Christian Tiburtius, UK
Why were the figures relating to net migration and immigration only used in relation to the UK labour market? Surely, the key point is that we have an ageing population with virtually full-employment. The growth or shrinkage in the labour market is a key factor in these economic arguments. Growth in the hospitality sector, mentioned by Blunkett for example, is set to increase by 4% per annum over the foreseeable future. On a social level, it is interesting to look back at what the little Englanders have always said about immigrants/asylum seekers from the Huguenots onwards. The same irrational outbursts just different targets.
Conrad Lashley, UK
Controlled immigration is a great thing for any country especially ours. It's the flood of illegal immigrants that cause the problems and measures to stop this should be looked at, surely it would be more cost effective to boost customs checks to stop entry rather than have open doors and pay for all the migrants who arrive with their hands out.

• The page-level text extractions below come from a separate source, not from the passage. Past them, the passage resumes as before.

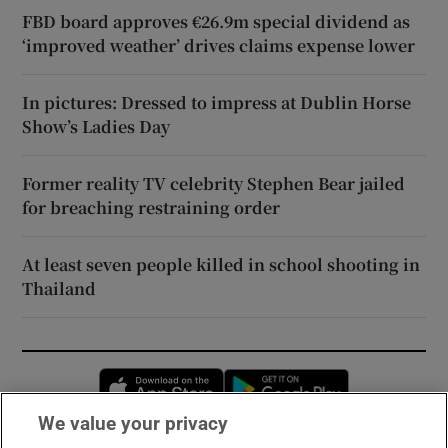
FBD board approves €26.9m special dividend as
‘improved weather’ drives claims expense lower
In pictures: Dressed to impress at Dublin Horse
Show’s Ladies Day
Former reality TV celebrity Stephen Bear jailed
for breaching restraining order
At least seven people killed in school shooting in
Thailand
Opens in new window
Opens in new 
We value your privacy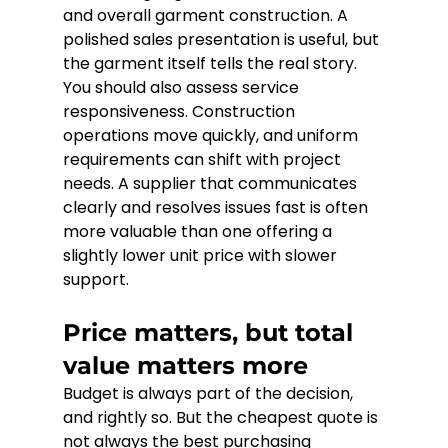
and overall garment construction. A 
polished sales presentation is useful, but 
the garment itself tells the real story.
You should also assess service 
responsiveness. Construction 
operations move quickly, and uniform 
requirements can shift with project 
needs. A supplier that communicates 
clearly and resolves issues fast is often 
more valuable than one offering a 
slightly lower unit price with slower 
support.
Price matters, but total 
value matters more
Budget is always part of the decision, 
and rightly so. But the cheapest quote is 
not always the best purchasing 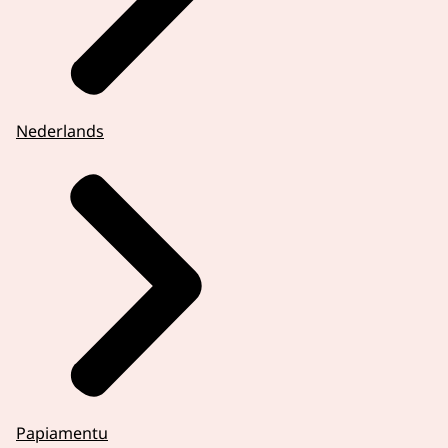
Nederlands
Papiamentu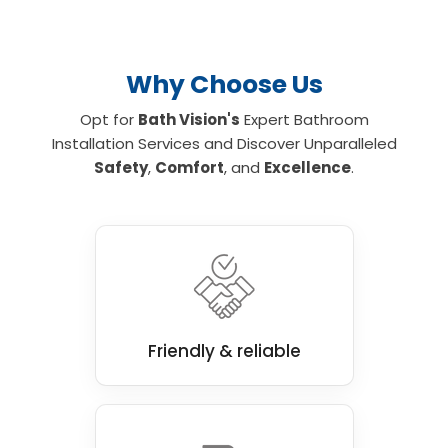
Why Choose Us
Opt for
Bath Vision's
Expert Bathroom
Installation Services and Discover Unparalleled
Safety
,
Comfort
, and
Excellence
.
Friendly & reliable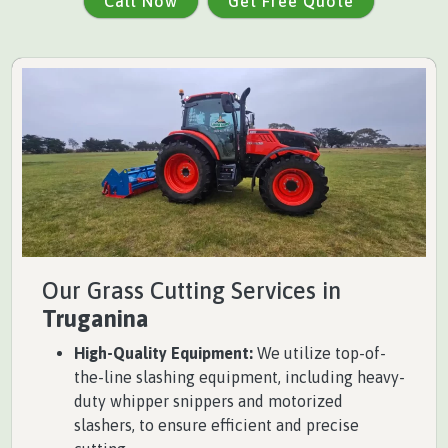
Call Now
Get Free Quote
Our Grass Cutting Services in
Truganina
High-Quality Equipment:
We utilize top-of-
the-line slashing equipment, including heavy-
duty whipper snippers and motorized
slashers, to ensure efficient and precise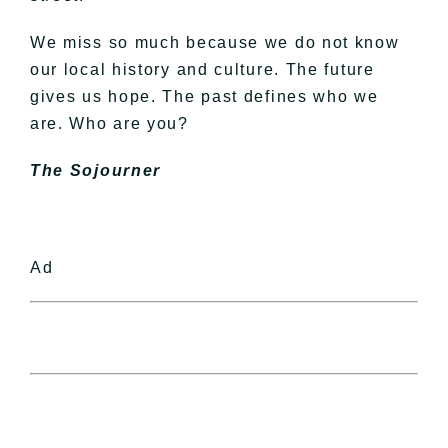
We miss so much because we do not know
our local history and culture. The future
gives us hope. The past defines who we
are. Who are you?
The Sojourner
Ad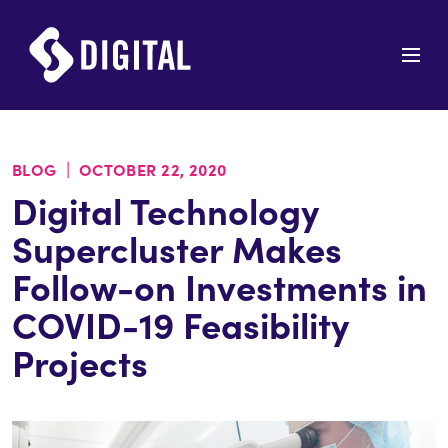
|
BLOG
OCTOBER 22, 2020
Digital Technology
Supercluster Makes
Follow-on Investments in
COVID-19 Feasibility
Projects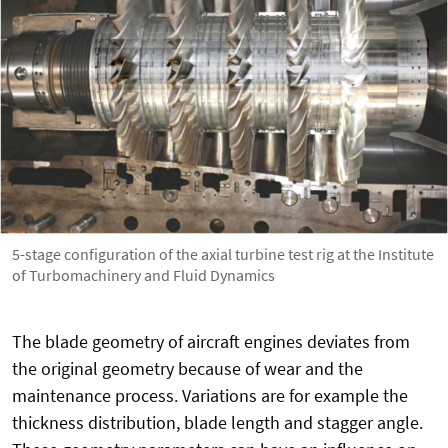
5-stage configuration of the axial turbine test rig at the Institute
of Turbomachinery and Fluid Dynamics
The blade geometry of aircraft engines deviates from
the original geometry because of wear and the
maintenance process. Variations are for example the
thickness distribution, blade length and stagger angle.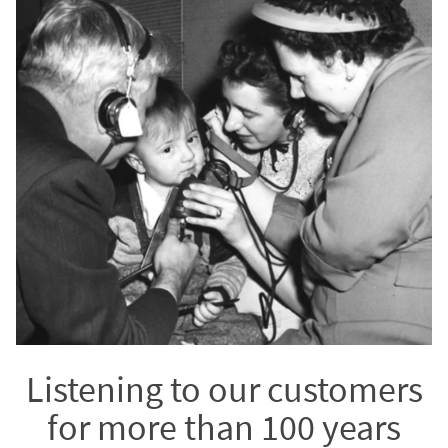
Listening to our customers
for more than 100 years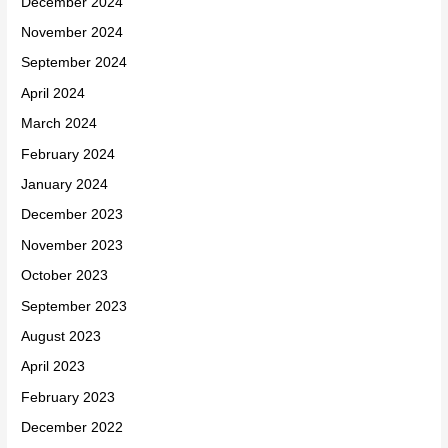
December 2024
November 2024
September 2024
April 2024
March 2024
February 2024
January 2024
December 2023
November 2023
October 2023
September 2023
August 2023
April 2023
February 2023
December 2022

My partner is an immigrant into the UK, she is from Hong Kong. Her parents have paid a lot of money to private schools university, not to mention they pay taxes for the house she lives in (all going to help create jobs). My partner now has got her right to live here and is working as a researcher for Kidney disease. She is as British as anyone, even though she does not have citizen ship yet. In a country whose population is aging can we really afford not to let young hard working and skilled people in?
Simon Tazzyman, UK
Immigration is very good as well as bad for a country. If every immigrant is in possession of a job and pays taxes to the country, there will be some benefits.
I always thought that UK, especially South East, is overpopulated as it is. How economic migrants could contribute, if they need state provided housing, education for their children, use of NHS etc. Does it really is so profitable for the state economy to let them in and even get a profit out of it?
Let's bring in the industrious migrants who are so keen to come here, and kick out those of our indigenous population who are work-shy slackers!
Yes, if you attract the people with the right skills. However, we have a crumbling transport infrastructure, over-stretched NHS and a severe housing shortage, so it would be a lot better to solve these before encouraging any increase in the population. We also have a problem with jobs being exported to India and other low-cost countries, if this continues, and unemployment rises, a further population increase will just fuel the resulting social problems. I suspect that this is really just a piece of spin to cover up the failure to tackle the asylum issue, and pretend that it is really a cunning plan for the benefit of the country.